## Task to carry out
Express the lines from the first one through the line containing "very natural and" as a JSON list of strings, one string per line, leaving out any blank lines.

## Stored data entries
☆ ☆ ☆

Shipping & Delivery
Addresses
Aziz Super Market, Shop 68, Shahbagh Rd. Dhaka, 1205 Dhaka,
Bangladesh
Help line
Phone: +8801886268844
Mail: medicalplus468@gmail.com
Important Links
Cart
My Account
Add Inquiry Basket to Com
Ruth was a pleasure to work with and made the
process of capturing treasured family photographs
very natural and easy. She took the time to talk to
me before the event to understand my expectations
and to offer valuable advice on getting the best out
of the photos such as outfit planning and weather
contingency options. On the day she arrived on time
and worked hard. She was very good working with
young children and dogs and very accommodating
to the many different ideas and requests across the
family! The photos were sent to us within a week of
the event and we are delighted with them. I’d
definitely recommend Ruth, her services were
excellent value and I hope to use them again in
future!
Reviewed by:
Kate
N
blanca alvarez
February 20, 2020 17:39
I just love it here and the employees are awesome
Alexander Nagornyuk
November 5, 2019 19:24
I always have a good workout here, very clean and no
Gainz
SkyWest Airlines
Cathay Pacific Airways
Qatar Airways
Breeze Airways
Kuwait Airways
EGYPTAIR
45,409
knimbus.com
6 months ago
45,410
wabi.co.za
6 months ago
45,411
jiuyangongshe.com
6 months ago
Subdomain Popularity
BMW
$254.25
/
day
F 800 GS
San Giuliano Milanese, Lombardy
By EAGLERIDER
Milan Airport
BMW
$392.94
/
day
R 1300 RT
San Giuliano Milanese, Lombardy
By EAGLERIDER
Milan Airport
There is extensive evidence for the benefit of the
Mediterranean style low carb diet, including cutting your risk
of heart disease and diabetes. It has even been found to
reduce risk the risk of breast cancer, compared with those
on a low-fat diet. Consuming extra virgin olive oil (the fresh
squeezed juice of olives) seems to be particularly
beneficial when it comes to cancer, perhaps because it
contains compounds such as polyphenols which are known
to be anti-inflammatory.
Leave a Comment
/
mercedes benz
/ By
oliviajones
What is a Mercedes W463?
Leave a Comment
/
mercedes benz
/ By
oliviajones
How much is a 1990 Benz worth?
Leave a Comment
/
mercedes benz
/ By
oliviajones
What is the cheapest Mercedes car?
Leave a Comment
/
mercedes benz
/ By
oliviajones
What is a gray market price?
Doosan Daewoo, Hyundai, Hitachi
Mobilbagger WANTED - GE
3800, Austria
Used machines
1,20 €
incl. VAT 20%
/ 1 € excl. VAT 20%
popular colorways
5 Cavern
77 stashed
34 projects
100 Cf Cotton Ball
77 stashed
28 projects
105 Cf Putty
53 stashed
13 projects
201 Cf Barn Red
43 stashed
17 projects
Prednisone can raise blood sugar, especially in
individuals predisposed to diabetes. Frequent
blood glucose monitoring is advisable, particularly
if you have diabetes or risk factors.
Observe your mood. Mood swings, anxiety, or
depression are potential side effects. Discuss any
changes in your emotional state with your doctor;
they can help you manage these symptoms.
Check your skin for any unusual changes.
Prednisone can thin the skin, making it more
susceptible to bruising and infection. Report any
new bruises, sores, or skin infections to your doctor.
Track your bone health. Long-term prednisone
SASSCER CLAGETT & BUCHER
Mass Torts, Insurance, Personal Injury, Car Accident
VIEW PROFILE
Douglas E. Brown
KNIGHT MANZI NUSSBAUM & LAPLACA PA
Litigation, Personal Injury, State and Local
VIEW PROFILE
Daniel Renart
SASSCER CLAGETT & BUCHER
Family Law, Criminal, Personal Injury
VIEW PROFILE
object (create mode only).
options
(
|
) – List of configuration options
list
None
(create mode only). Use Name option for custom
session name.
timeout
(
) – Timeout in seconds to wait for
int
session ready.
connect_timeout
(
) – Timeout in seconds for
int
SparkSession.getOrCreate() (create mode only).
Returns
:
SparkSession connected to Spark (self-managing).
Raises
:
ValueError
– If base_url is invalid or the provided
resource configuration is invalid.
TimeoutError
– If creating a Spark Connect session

☆ ☆ ☆

## Solution for this task
[
  "Shipping & Delivery",
  "Addresses",
  "Aziz Super Market, Shop 68, Shahbagh Rd. Dhaka, 1205 Dhaka,",
  "Bangladesh",
  "Help line",
  "Phone: +8801886268844",
  "Mail: medicalplus468@gmail.com",
  "Important Links",
  "Cart",
  "My Account",
  "Add Inquiry Basket to Com",
  "Ruth was a pleasure to work with and made the",
  "process of capturing treasured family photographs",
  "very natural and easy. She took the time to talk to"
]